**EXERCISE A:** Turn the lines of the listing into a numbered list, starting at the line containing "Question: Can you confirm if metallic" and ending at the line containing "railing at lower center?", with blank lines left out.

BEGIN SELECTED PASSAGE

I know it's no Porsche, but it is way way cheaper.

I settled on restoring my first car. It is a 76 Monte Carlo-the Anti-Porsche.:D

It has a sunroof, my height is a non-issue.
 
What's this thread about? :D

Looks like it is about done...:)
Not until I talk about my Porsche. A silver 959 beauty I picked up when we were in NY.

I still remember the day I bought it. DW and I had been talking about the future, how nice it would be to have a fancy car, and one day when we were in a shopping mall I saw the Porsche in a toy store, so I bought it and gift-wrapped it for her. When I gave it to her I told her it was the fanciest car we were every going to own ... and there is sits on a shelf in the office, amid memorabilia from a past life. :)
 
So a little off on this topic but I was raised watching reruns of one of my favorite TV shows back when I watched TV. It was Maverick, and for those of you willing to admit it, good old Bret Maverick always kept $500 tucked away just in case and he even needed that money a time or two. Well being inflation is what it is, I have for years made sure that we had a few thousand $$ tucked away, not to be touched unless a serious emergency hit us and we had to use it. It was invisible, not even included when I calculated our savings.

END SELECTED PASSAGE

**EXERCISE B:** Reproduce the forum thread word for word, starting at "Not until I" and ending at "past life. :)".

BEGIN EXTRACTED MATERIAL

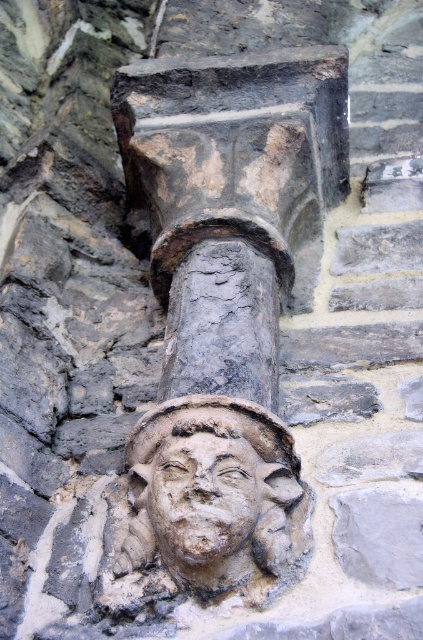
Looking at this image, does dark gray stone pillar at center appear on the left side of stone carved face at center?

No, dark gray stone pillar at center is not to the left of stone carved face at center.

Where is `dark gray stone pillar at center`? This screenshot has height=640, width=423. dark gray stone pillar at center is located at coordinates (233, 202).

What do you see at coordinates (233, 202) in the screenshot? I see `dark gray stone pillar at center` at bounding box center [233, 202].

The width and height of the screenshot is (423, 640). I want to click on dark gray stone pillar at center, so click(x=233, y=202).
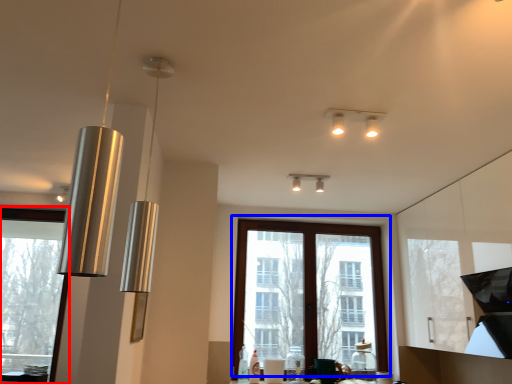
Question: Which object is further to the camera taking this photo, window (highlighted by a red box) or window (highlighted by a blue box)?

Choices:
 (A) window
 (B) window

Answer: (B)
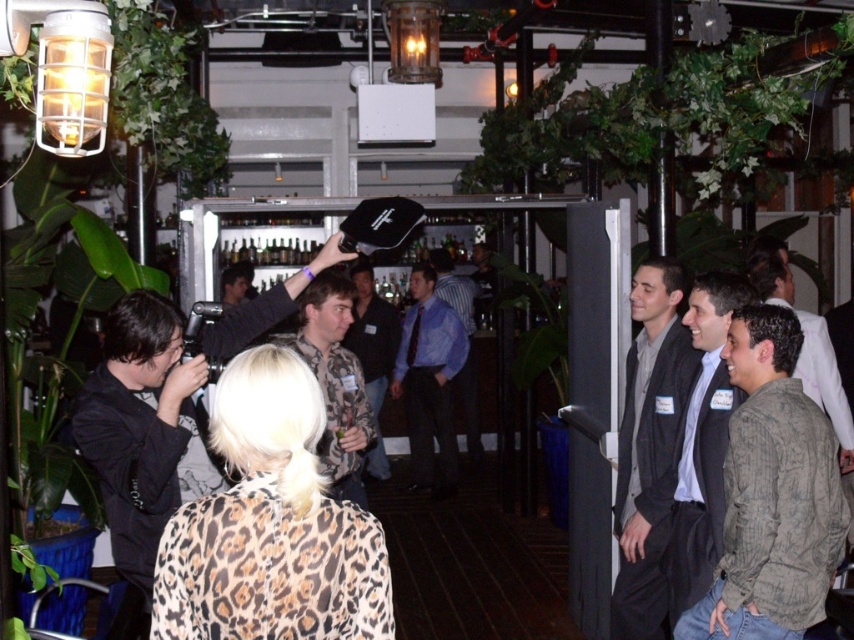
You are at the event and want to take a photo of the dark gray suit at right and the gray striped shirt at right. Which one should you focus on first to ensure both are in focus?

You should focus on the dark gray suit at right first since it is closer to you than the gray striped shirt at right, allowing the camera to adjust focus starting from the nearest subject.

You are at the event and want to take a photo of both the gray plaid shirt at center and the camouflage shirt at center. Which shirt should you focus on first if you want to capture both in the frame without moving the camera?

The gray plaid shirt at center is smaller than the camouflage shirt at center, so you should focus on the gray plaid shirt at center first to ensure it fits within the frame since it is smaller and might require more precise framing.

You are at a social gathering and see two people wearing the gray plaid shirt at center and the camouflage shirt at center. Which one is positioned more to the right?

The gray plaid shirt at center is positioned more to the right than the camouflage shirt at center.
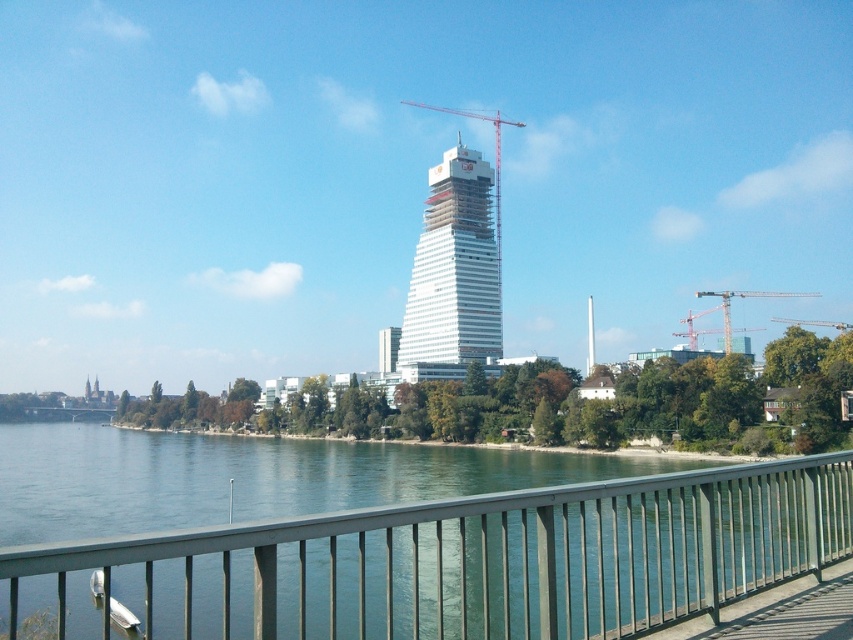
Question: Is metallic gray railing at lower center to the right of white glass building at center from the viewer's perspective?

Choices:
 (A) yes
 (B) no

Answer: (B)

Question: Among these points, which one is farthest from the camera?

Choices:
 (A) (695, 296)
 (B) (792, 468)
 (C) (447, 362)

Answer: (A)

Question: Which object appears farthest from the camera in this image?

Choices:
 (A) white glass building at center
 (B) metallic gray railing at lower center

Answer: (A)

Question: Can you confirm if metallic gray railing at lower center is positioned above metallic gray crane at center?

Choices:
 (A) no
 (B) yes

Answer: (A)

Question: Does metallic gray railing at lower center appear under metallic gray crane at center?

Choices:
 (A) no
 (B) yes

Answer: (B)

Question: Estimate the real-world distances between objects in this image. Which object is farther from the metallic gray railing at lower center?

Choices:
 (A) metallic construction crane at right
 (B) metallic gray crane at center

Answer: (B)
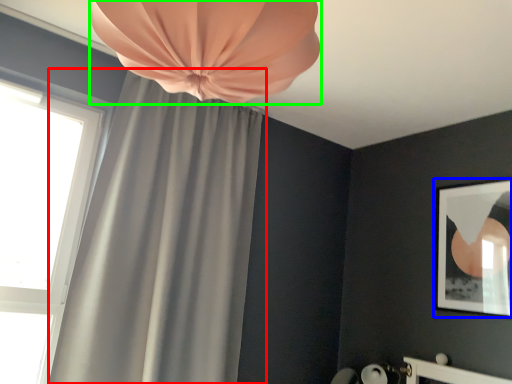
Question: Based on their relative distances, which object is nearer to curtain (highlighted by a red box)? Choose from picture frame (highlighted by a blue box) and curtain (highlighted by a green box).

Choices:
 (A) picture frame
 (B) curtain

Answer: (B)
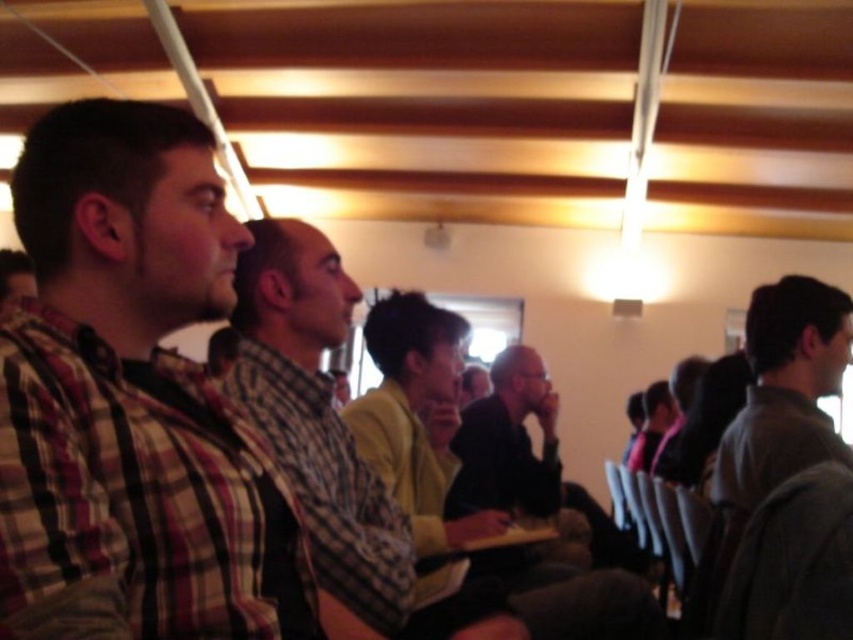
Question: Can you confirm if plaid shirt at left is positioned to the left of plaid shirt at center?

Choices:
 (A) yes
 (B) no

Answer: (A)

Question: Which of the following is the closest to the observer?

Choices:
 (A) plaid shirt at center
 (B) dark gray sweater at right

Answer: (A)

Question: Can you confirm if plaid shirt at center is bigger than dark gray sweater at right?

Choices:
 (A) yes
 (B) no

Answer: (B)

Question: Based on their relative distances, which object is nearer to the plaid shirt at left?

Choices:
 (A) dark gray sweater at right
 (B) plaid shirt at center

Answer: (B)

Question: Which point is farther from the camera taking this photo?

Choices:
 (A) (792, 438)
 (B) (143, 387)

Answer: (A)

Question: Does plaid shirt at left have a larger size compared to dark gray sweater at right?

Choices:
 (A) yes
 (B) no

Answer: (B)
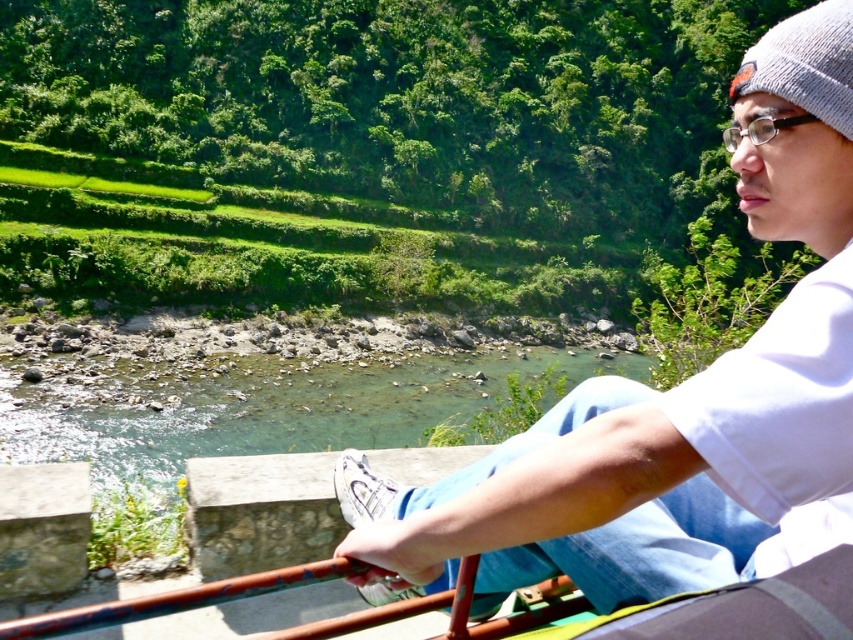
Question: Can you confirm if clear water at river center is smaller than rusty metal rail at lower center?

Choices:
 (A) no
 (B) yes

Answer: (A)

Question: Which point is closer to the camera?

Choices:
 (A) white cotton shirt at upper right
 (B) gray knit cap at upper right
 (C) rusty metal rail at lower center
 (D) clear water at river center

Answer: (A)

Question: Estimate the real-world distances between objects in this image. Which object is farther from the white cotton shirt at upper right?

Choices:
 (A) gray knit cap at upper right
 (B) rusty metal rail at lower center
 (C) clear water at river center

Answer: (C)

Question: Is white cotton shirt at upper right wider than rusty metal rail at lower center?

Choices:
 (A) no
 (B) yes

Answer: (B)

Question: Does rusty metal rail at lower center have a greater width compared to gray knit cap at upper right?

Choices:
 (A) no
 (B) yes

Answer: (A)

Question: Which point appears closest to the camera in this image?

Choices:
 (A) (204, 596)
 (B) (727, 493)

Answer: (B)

END EXTRACTED MATERIAL

**ANSWER SECTION A:**
1. Question: Can you confirm if metallic gray railing at lower center is positioned above metallic gray crane at center?
2. Choices:
3.  (A) no
4.  (B) yes
5. Answer: (A)
6. Question: Does metallic gray railing at lower center appear under metallic gray crane at center?
7. Choices:
8.  (A) no
9.  (B) yes
10. Answer: (B)
11. Question: Estimate the real-world distances between objects in this image. Which object is farther from the metallic gray railing at lower center?

**ANSWER SECTION B:**
Not until I talk about my Porsche. A silver 959 beauty I picked up when we were in NY.

I still remember the day I bought it. DW and I had been talking about the future, how nice it would be to have a fancy car, and one day when we were in a shopping mall I saw the Porsche in a toy store, so I bought it and gift-wrapped it for her. When I gave it to her I told her it was the fanciest car we were every going to own ... and there is sits on a shelf in the office, amid memorabilia from a past life. :)